Atlanta Hawks, LLC
- Company type: Private
- Industry: Sports, property management
- Founded: 2004
- Defunct: 2015
- Headquarters: Atlanta, Georgia
- Products: Professional sports teams, arenas
- Owner: Seven businessmen (Majority Owner: Bruce Levenson & Michael Gearon Jr.)
- Subsidiaries: Atlanta Thrashers (2004–2011) Atlanta Hawks (2004–2015)

= Atlanta Hawks, LLC =

Sports team ownership group

Atlanta Hawks, LLC (formerly known as Atlanta Spirit LLC) was an Atlanta, Georgia-based parent company formerly the holder of the franchise of the Atlanta Hawks, a professional basketball team in the NBA, and the Atlanta Thrashers, a former professional hockey team in the NHL. The Atlanta Spirit LLC name was changed to Atlanta Hawks, LLC on March 14, 2014.

==Overview==
Atlanta Spirit LLC was originally composed of three companies: a Boston-based company (run by Steve Belkin), an Atlanta-based company (composed of J. Rutherford Seydel, Todd Foreman, J. Michael Gearon Sr., Beau Turner and Bud Seretean) and a Washington, D.C.-based company (composed of Bruce Levenson, Ed Peskowitz and Todd Foreman). The Boston-based company was bought out by the Atlanta and Washington, D.C. groups in 2010 following conflicts between the three groups.

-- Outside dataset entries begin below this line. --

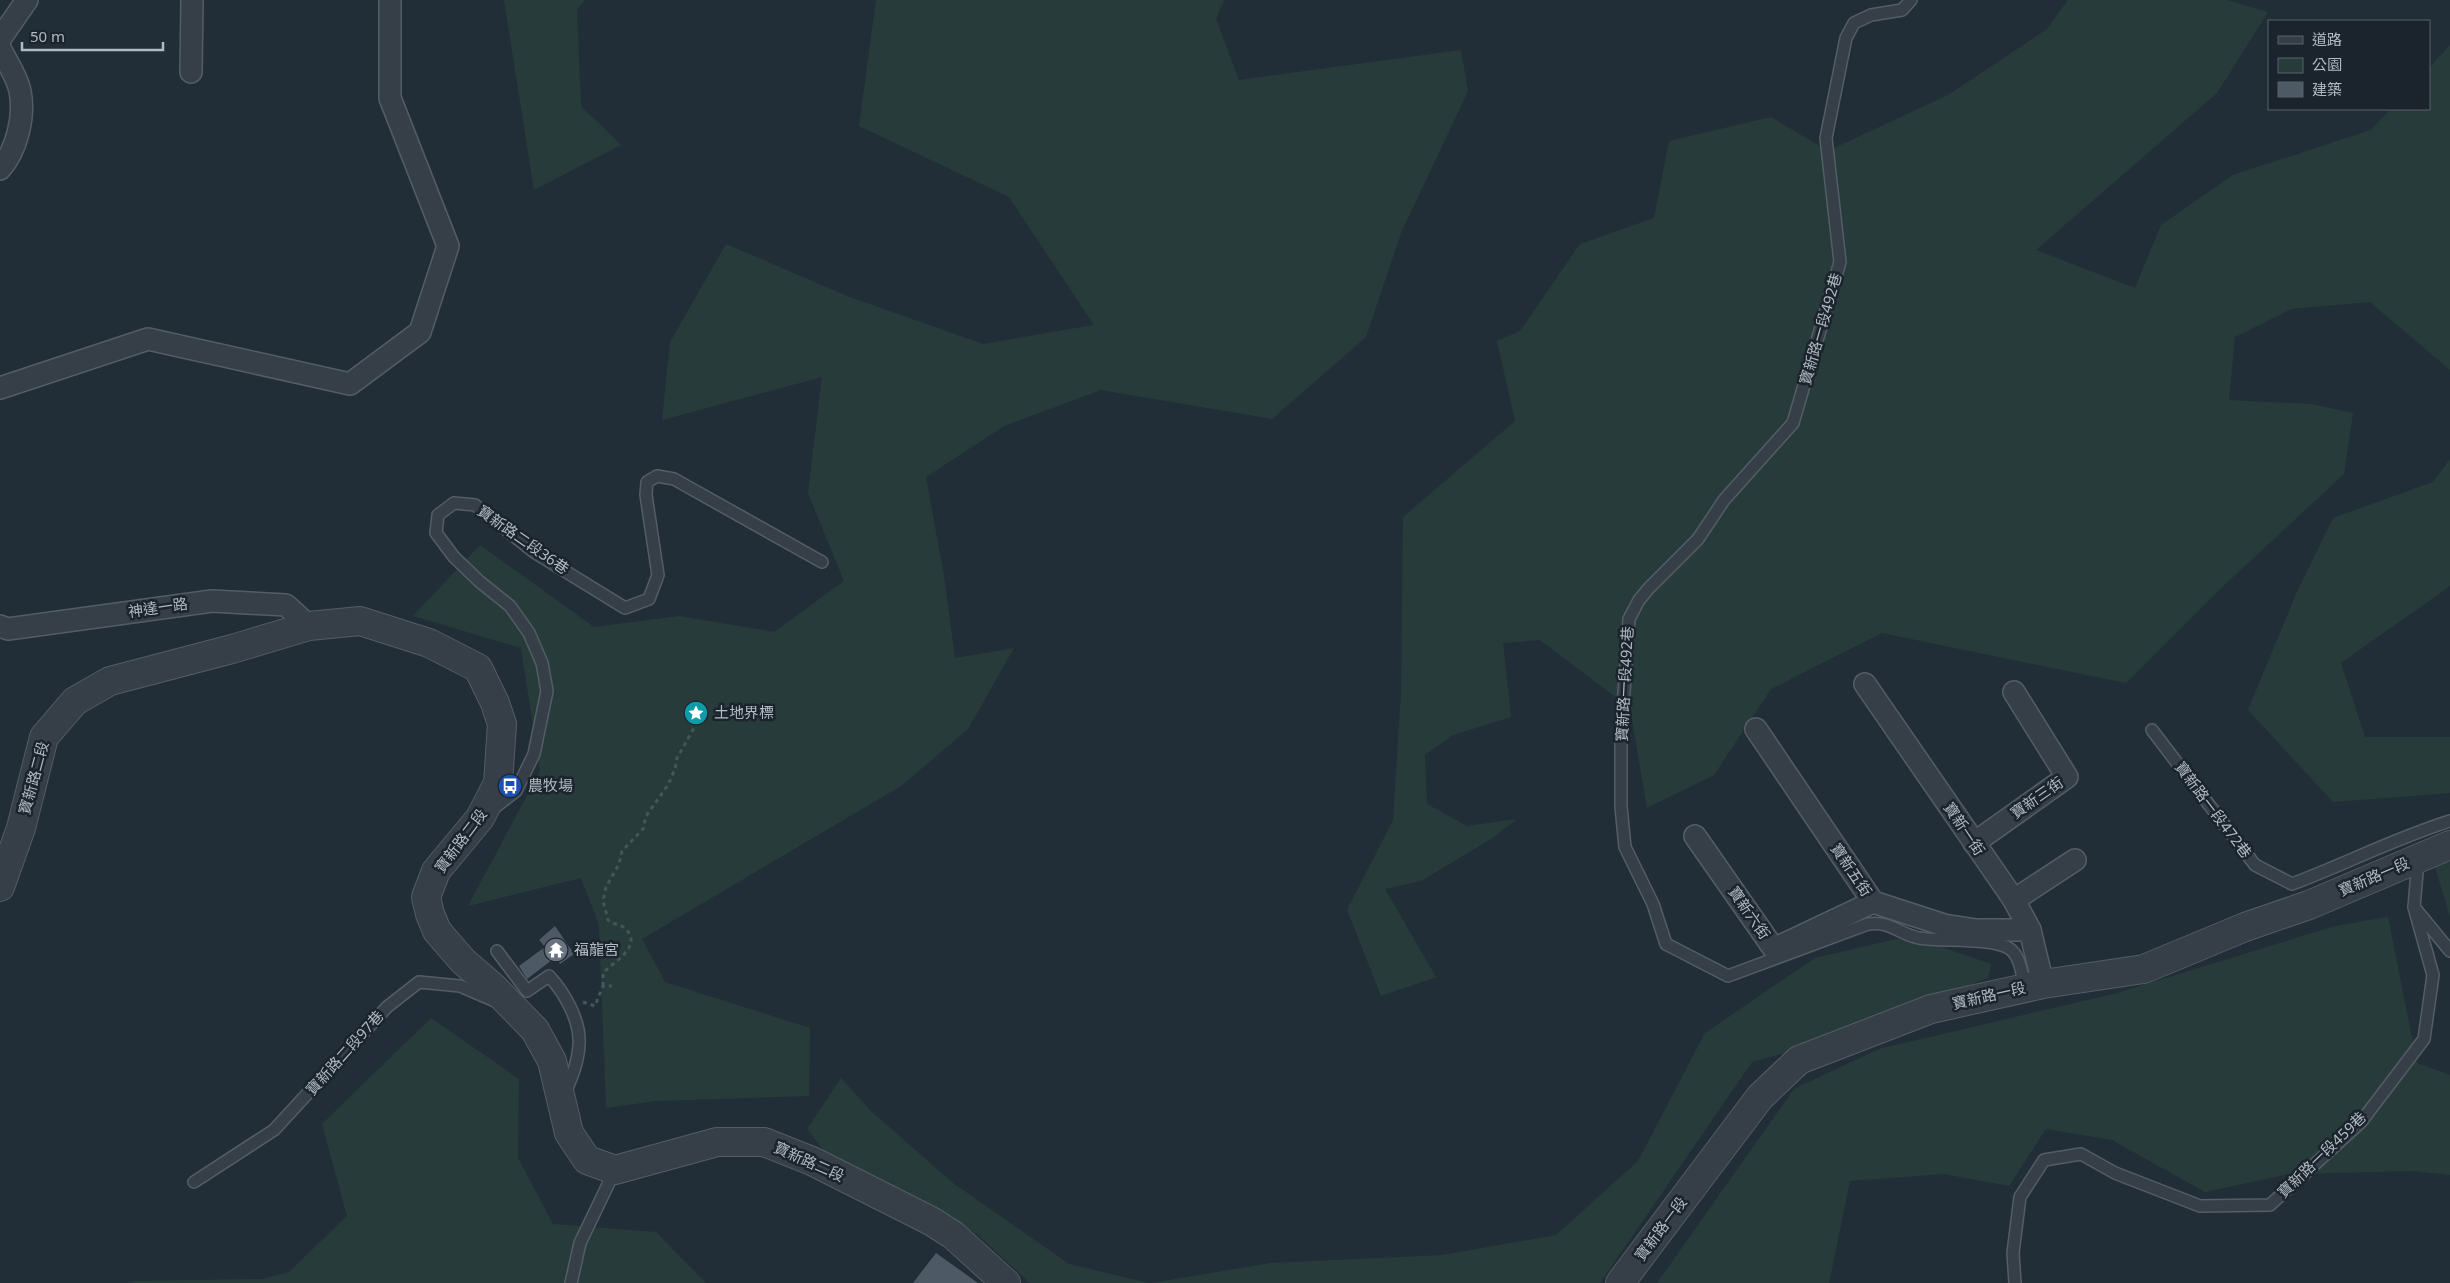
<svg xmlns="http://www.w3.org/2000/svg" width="2450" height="1283" font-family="'Noto Sans','Noto Sans TC',sans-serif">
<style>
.green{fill:#273c3a}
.building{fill:#4d5a66}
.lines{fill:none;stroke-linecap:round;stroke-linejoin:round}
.service-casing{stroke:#535d65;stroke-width:14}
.minor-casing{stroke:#535d65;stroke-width:24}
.tertiary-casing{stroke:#535d65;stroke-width:30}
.path{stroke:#445757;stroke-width:3;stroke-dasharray:4 4;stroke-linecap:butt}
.service{stroke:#363f48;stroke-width:11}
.minor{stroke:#363f48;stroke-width:21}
.tertiary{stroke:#363f48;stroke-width:28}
.labels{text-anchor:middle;stroke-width:5;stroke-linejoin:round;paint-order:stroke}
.street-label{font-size:15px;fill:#b0bac4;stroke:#1b242c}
.poi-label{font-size:15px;fill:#b0bac4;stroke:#1b242c;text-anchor:start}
</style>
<rect width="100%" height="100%" fill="#222e37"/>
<g class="green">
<path d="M504,0h81l-8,10 4,96 40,39 -87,45z"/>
<path d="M876,0h348l-8,19 23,61 222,-30 7,41 -67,142 -35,104 -94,82 -171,-29 -97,36 -78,51 18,99 11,82 59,-10 -46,81 -67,57 -259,153 23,43 145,46 -1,68 -153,5 -50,7 -7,-183 -18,-47 -113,28 72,-135 -19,-123 -108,-32 67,-71 114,82 85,-11 95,16 70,-51 -36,-88 14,-116 -160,43 8,-78 56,-98 121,52 136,48 111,-19 -85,-128 -150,-71z"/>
<path d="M2068,0h159l41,12 -51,81 -181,157 99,38 26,-63 72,-50 138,-45 20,-21h38v-41l21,-23v325l-80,-68 -79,7 -56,28 -6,63 82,4 42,9 -9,61 -124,115 -94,94 -244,-50 -111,56 -57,86 -67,33 -17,-100 -90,-68 -37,3 8,74 -58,18 -28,20 2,49 40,22 50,-7 -26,20 -70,42 -36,8 51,88 -55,19 -34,-86 46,-90 8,-127 2,-176 112,-96 -18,-80 23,-10 60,-87 74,-26 15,-77 102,-24 57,34 120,-56 99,-66z"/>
<path d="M2450,459v127l-109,77 24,74h85v56l-117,9 -85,-92 48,-116 37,-76 100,-36z"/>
<path d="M2450,862v55l-15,-50z"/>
<path d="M2388,917l29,146 33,12v100l-36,-4 -125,3 -84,18 -93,-52 -66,-11 -37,57 -65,-12 -94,7 -21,102h-172l137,-194 85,-40 238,-56 218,-67z"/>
<path d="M1909,936l82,28 -3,14 -193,72 -43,12 -152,221h-448l119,-20 172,-8 113,-20 82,-74 67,-128 110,-75z"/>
<path d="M431,1018l88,61 -1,79 35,66 103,8 50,51h-571l-5,-2 132,-2 27,-7 58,-56 -25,-92z"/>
<path d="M841,1078l31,34 81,71 116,81 80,19h-119l-53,-49 -152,-82 -18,-23z"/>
</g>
<g class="building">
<path d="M555,926l19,28 -14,10 -4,-7 -29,22 -8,-13 26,-19 -6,-7z"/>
<path d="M936,1253l42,30h-65z"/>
</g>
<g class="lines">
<g class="service-casing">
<g id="service">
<path d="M1911,0l-9,10 -31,5 -17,8 -8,15 -20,100 14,124 -47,161 -69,77 -26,39 -49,49 -10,12 -10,19 -8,117v71l4,40 28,57 13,40 62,32 140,-52c23,-3 31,10 51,14 23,4 73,-1 91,11 11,8 12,27 15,39"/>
<path d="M2152,730l103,135 37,19c53,-20 104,-46 158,-63"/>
<path d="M494,808l22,-17 18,-37 13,-63 -5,-28 -13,-30 -19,-27 -30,-24 -26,-25 -18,-24 2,-18 16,-12 21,2 59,47 91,56 24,-9 9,-24 -12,-80 1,-13 10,-6 17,3 148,83"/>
<path d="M2418,861l-4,46 36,44"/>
<path d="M497,951l30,40 22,-15c15,16 32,45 30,69 -1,17 -7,32 -14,48"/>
<path d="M194,1182l80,-52 113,-123 32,-25 41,4 35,15"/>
<path d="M571,1283l9,-40 35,-73"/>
<path d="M2015,1283l-2,-30 7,-56 24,-37 37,-6 34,19 85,33 70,-1 91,-83 63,-83 9,-64 -19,-68"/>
</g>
</g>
<g class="minor-casing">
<g id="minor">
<path d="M0,39l27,-39"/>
<path d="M0,48c6,13 17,28 20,43 5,25 -3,59 -20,78"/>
<path d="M191,72l1,-72"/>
<path d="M0,388l148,-49 202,45 70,-52 28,-86 -58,-148v-98"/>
<path d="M0,626l8,3 204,-28 74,4 23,21"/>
<path d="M1865,684l149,216 16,30 13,54"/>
<path d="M1756,729l117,173 71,23 32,5h54"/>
<path d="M1695,836l79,113 99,-47"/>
<path d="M1974,843l93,-66 -53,-85"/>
<path d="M2014,900l61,-40"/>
</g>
</g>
<g class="tertiary-casing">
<g id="tertiary">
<path d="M0,887l21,-59 23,-91 31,-36 35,-20 122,-32 77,-23 51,-5 69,22 49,25 17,35 7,21 -4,59 -18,35 -44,53 -10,26 4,17 7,17 26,30 30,26 42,43 17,31 17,72 18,27 28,10 102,-28h47l48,19 119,60 22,14 53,48"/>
<path d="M1620,1283l140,-186 39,-37 132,-51 112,-25 101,-15 101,-42 64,-22 141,-60"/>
</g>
</g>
<g class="path">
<path d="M603,986v-13c9,-10 40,-26 23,-44 -5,-5 -13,-4 -18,-9l-5,-19 3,-14 13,-23 3,-13 21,-22 3,-13 22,-31 7,-16 2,-11 17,-30 7,-18"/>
<path d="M583,1002l12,4 8,-20h9"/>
</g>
<use href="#service" class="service"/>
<use href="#minor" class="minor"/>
<use href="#tertiary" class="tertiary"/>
</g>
<defs>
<g id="sight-disc" transform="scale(1.25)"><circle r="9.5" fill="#0f9aa8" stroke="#1b242c"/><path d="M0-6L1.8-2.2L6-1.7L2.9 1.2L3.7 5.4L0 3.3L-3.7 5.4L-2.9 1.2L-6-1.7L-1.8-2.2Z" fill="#fff"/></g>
<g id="bus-disc" transform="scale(1.25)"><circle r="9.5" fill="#1a4fb4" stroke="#1b242c"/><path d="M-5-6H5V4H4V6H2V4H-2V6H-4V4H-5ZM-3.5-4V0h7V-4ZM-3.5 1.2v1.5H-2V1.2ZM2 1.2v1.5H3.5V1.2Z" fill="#fff"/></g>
<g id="temple-disc" transform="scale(1.25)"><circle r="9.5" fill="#6b7280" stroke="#1b242c"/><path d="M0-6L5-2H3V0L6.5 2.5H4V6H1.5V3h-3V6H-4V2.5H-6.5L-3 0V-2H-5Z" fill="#fff"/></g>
</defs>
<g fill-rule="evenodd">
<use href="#sight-disc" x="696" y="713"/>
<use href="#bus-disc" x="510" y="786"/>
<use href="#temple-disc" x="556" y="950"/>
</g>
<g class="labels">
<g class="street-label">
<text transform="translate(1821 329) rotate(-74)" y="5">寶新路一段492巷</text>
<text transform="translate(523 540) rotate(35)" y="5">寶新路二段36巷</text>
<text transform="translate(158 608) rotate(-8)" y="5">神達一路</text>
<text transform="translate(1625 684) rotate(-87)" y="5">寶新路一段492巷</text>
<text transform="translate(34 778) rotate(-75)" y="5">寶新路二段</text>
<text transform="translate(2037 798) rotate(-35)" y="5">寶新三街</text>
<text transform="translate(2213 810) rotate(53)" y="5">寶新路一段472巷</text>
<text transform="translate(1964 829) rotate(56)" y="5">寶新一街</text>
<text transform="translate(461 841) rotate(-53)" y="5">寶新路二段</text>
<text transform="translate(1851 870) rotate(56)" y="5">寶新五街</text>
<text transform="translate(2374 877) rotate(-23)" y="5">寶新路一段</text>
<text transform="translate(1749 913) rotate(55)" y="5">寶新六街</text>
<text transform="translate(1989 996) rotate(-13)" y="5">寶新路一段</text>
<text transform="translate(345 1053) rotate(-48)" y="5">寶新路二段97巷</text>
<text transform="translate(2322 1155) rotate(-44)" y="5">寶新路一段459巷</text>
<text transform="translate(809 1162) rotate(24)" y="5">寶新路二段</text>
<text transform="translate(1661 1229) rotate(-53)" y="5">寶新路一段</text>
</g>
<g class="poi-label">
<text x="714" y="718">土地界標</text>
<text x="528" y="791">農牧場</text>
<text x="574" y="955">福龍宮</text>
</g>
</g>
<rect x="2268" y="20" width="162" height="90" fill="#1b242c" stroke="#576069"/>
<rect x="2278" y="36" width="25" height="8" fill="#363f48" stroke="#576069"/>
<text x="2312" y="45" font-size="15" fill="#b0bac4">道路</text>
<rect x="2278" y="58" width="25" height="15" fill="#273c3a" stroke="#576069"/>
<text x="2312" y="70" font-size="15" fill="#b0bac4">公園</text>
<rect x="2278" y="82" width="25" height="15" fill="#4d5a66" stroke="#576069"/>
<text x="2312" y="95" font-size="15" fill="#b0bac4">建築</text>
<path d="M22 42v8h141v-8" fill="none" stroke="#b0bac4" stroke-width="2.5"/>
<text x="30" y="42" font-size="15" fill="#b0bac4" stroke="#1b242c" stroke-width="4" paint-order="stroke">50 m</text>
</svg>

Bud Seretean died in 2007. In 2014, Levenson announced he would sell his share of the company; however, by January 2015, every partner in the ownership group agreed to sell their stakes in the team, putting the entire franchise up for sale.

==History==
In 2004, Atlanta Spirit LLC bought the Atlanta Thrashers, Atlanta Hawks, and operating rights to Philips Arena from Time Warner's Turner Broadcasting System.

In the summer of 2005, the Atlanta Hawks finalized a trade with the Phoenix Suns to obtain shooting guard Joe Johnson for Boris Diaw and two protected future first-round picks. While this trade met with the approval of the majority of the ownership group, it was rejected by Belkin, who held a controlling vote as the Hawks Governor within the group. This triggered legal proceedings to force Belkin out of the group. On December 23, 2010, the group led by Gearon and Levenson announced they had bought out Belkin's ownership share in Atlanta Spirit LLC. This elevated the Washington-based company shares to more than 50 percent and effective control of the group.

In 2007, Spirit co-founder Bud Seretean died at the age of 83.

On May 31, 2011, the Atlanta Spirit LLC sold the Thrashers to True North Sports and Entertainment, who relocated the team to Winnipeg, Manitoba, and re-branded them as the new Winnipeg Jets.

On September 7, 2014, the company's majority owner Bruce Levenson announced he would sell his interest in the company. Levenson explained the reason was a racially insensitive e-mail he sent to Hawks general manager Danny Ferry in 2012, saying that the team's low ticket sales were due to the Hawks attracting an African American fanbase that alienated the white suburbanites. He opted to share the e-mail with the NBA in July 2014, during the lawsuits that led the league to take the Los Angeles Clippers from Donald Sterling, as the emergence of such a discrimination-related debacle made Levenson "remorseful for using those hurtful words". On January 2, 2015, the Atlanta Journal-Constitution reported that all partners in the ownership group would join Levenson and sell their minority stakes, effectively putting the entire franchise up for sale. Goldman Sachs and Inner Circle Sports LLC handled the sale of the team, the operating rights to Philips Arena, and the remaining debt on the arena. Per NBA Commissioner Adam Silver, the Hawks are expected to remain in Atlanta as a condition of their sale. On April 22, 2015, Atlanta Hawks, LLC reached a tentative agreement to sell the team and arena operating rights to a group led by Tony Ressler for $850 million. The sale of the team was approved by the NBA Board of Governors on June 24, 2015.

==Turner connection==
Although Ted Turner is not a part of this group, there are many connections to him: Beau Turner is his youngest son, J. Rutherford Seydel is his son-in-law, Michael Gearon Sr. was the general manager (1977–79), president (1977–1986) and chairman of the board (1986–2004) of the Atlanta Hawks while Turner was their owner, and Seretean was also a former president and general manager of the Hawks (1975–77) and a former board member of Turner Broadcasting System.